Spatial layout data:
§ §
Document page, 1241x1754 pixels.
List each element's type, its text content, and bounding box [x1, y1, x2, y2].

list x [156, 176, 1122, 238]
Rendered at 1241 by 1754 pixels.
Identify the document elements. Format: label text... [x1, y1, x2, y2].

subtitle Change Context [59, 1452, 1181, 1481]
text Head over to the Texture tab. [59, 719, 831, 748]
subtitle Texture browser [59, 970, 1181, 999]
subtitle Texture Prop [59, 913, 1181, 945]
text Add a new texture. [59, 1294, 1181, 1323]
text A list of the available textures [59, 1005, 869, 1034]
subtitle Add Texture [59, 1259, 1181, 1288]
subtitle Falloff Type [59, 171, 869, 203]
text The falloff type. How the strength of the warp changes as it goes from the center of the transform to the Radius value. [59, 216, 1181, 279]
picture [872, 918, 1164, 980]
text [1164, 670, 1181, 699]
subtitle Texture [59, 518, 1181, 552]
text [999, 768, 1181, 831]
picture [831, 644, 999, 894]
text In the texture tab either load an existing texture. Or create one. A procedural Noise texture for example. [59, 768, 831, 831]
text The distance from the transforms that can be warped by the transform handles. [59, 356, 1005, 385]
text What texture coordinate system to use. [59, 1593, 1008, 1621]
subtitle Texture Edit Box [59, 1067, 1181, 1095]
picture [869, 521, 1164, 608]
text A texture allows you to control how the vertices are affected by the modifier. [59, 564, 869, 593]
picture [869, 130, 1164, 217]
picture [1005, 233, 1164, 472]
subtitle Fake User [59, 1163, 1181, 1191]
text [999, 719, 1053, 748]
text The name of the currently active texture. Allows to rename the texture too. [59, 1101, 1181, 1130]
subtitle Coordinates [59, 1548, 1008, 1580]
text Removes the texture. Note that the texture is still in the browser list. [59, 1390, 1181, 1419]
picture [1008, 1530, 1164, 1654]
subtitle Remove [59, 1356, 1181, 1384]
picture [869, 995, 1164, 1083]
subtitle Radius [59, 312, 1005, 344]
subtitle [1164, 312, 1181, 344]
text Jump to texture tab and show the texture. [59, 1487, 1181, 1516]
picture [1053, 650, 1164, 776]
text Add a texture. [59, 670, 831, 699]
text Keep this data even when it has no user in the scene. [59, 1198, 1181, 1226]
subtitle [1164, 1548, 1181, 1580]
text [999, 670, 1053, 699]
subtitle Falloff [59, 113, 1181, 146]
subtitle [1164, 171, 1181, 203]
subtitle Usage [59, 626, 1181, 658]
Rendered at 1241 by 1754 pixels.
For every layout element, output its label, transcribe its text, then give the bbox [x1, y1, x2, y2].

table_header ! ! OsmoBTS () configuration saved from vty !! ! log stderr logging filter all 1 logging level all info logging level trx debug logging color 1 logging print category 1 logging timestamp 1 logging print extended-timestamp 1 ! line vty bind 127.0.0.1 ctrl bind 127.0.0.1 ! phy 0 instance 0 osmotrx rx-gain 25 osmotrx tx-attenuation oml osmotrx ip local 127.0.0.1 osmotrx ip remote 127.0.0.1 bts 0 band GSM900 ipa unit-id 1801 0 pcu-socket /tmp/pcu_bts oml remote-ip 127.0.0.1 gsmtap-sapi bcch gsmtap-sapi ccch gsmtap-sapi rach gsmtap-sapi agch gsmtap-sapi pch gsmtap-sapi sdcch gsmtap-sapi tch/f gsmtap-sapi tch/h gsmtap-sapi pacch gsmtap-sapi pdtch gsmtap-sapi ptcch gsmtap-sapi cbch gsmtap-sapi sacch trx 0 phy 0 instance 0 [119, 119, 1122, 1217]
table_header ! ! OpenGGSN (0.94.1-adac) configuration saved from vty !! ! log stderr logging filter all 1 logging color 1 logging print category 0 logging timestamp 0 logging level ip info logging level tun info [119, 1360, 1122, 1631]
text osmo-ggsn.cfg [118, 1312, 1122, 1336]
§ §
**Challenge**
Rewrite the lines of spatial layout data above as a JSON list of strings, one string per line, and leave out the blank lines.

**Exercise output**
[
  "Document page, 1241x1754 pixels.",
  "List each element's type, its text content, and bounding box [x1, y1, x2, y2].",
  "list x [156, 176, 1122, 238]",
  "Rendered at 1241 by 1754 pixels.",
  "Identify the document elements. Format: label text... [x1, y1, x2, y2].",
  "subtitle Change Context [59, 1452, 1181, 1481]",
  "text Head over to the Texture tab. [59, 719, 831, 748]",
  "subtitle Texture browser [59, 970, 1181, 999]",
  "subtitle Texture Prop [59, 913, 1181, 945]",
  "text Add a new texture. [59, 1294, 1181, 1323]",
  "text A list of the available textures [59, 1005, 869, 1034]",
  "subtitle Add Texture [59, 1259, 1181, 1288]",
  "subtitle Falloff Type [59, 171, 869, 203]",
  "text The falloff type. How the strength of the warp changes as it goes from the center of the transform to the Radius value. [59, 216, 1181, 279]",
  "picture [872, 918, 1164, 980]",
  "text [1164, 670, 1181, 699]",
  "subtitle Texture [59, 518, 1181, 552]",
  "text [999, 768, 1181, 831]",
  "picture [831, 644, 999, 894]",
  "text In the texture tab either load an existing texture. Or create one. A procedural Noise texture for example. [59, 768, 831, 831]",
  "text The distance from the transforms that can be warped by the transform handles. [59, 356, 1005, 385]",
  "text What texture coordinate system to use. [59, 1593, 1008, 1621]",
  "subtitle Texture Edit Box [59, 1067, 1181, 1095]",
  "picture [869, 521, 1164, 608]",
  "text A texture allows you to control how the vertices are affected by the modifier. [59, 564, 869, 593]",
  "picture [869, 130, 1164, 217]",
  "picture [1005, 233, 1164, 472]",
  "subtitle Fake User [59, 1163, 1181, 1191]",
  "text [999, 719, 1053, 748]",
  "text The name of the currently active texture. Allows to rename the texture too. [59, 1101, 1181, 1130]",
  "subtitle Coordinates [59, 1548, 1008, 1580]",
  "text Removes the texture. Note that the texture is still in the browser list. [59, 1390, 1181, 1419]",
  "picture [1008, 1530, 1164, 1654]",
  "subtitle Remove [59, 1356, 1181, 1384]",
  "picture [869, 995, 1164, 1083]",
  "subtitle Radius [59, 312, 1005, 344]",
  "subtitle [1164, 312, 1181, 344]",
  "text Jump to texture tab and show the texture. [59, 1487, 1181, 1516]",
  "picture [1053, 650, 1164, 776]",
  "text Add a texture. [59, 670, 831, 699]",
  "text Keep this data even when it has no user in the scene. [59, 1198, 1181, 1226]",
  "subtitle [1164, 1548, 1181, 1580]",
  "text [999, 670, 1053, 699]",
  "subtitle Falloff [59, 113, 1181, 146]",
  "subtitle [1164, 171, 1181, 203]",
  "subtitle Usage [59, 626, 1181, 658]",
  "Rendered at 1241 by 1754 pixels.",
  "For every layout element, output its label, transcribe its text, then give the bbox [x1, y1, x2, y2].",
  "table_header ! ! OsmoBTS () configuration saved from vty !! ! log stderr logging filter all 1 logging level all info logging level trx debug logging color 1 logging print category 1 logging timestamp 1 logging print extended-timestamp 1 ! line vty bind 127.0.0.1 ctrl bind 127.0.0.1 ! phy 0 instance 0 osmotrx rx-gain 25 osmotrx tx-attenuation oml osmotrx ip local 127.0.0.1 osmotrx ip remote 127.0.0.1 bts 0 band GSM900 ipa unit-id 1801 0 pcu-socket /tmp/pcu_bts oml remote-ip 127.0.0.1 gsmtap-sapi bcch gsmtap-sapi ccch gsmtap-sapi rach gsmtap-sapi agch gsmtap-sapi pch gsmtap-sapi sdcch gsmtap-sapi tch/f gsmtap-sapi tch/h gsmtap-sapi pacch gsmtap-sapi pdtch gsmtap-sapi ptcch gsmtap-sapi cbch gsmtap-sapi sacch trx 0 phy 0 instance 0 [119, 119, 1122, 1217]",
  "table_header ! ! OpenGGSN (0.94.1-adac) configuration saved from vty !! ! log stderr logging filter all 1 logging color 1 logging print category 0 logging timestamp 0 logging level ip info logging level tun info [119, 1360, 1122, 1631]",
  "text osmo-ggsn.cfg [118, 1312, 1122, 1336]"
]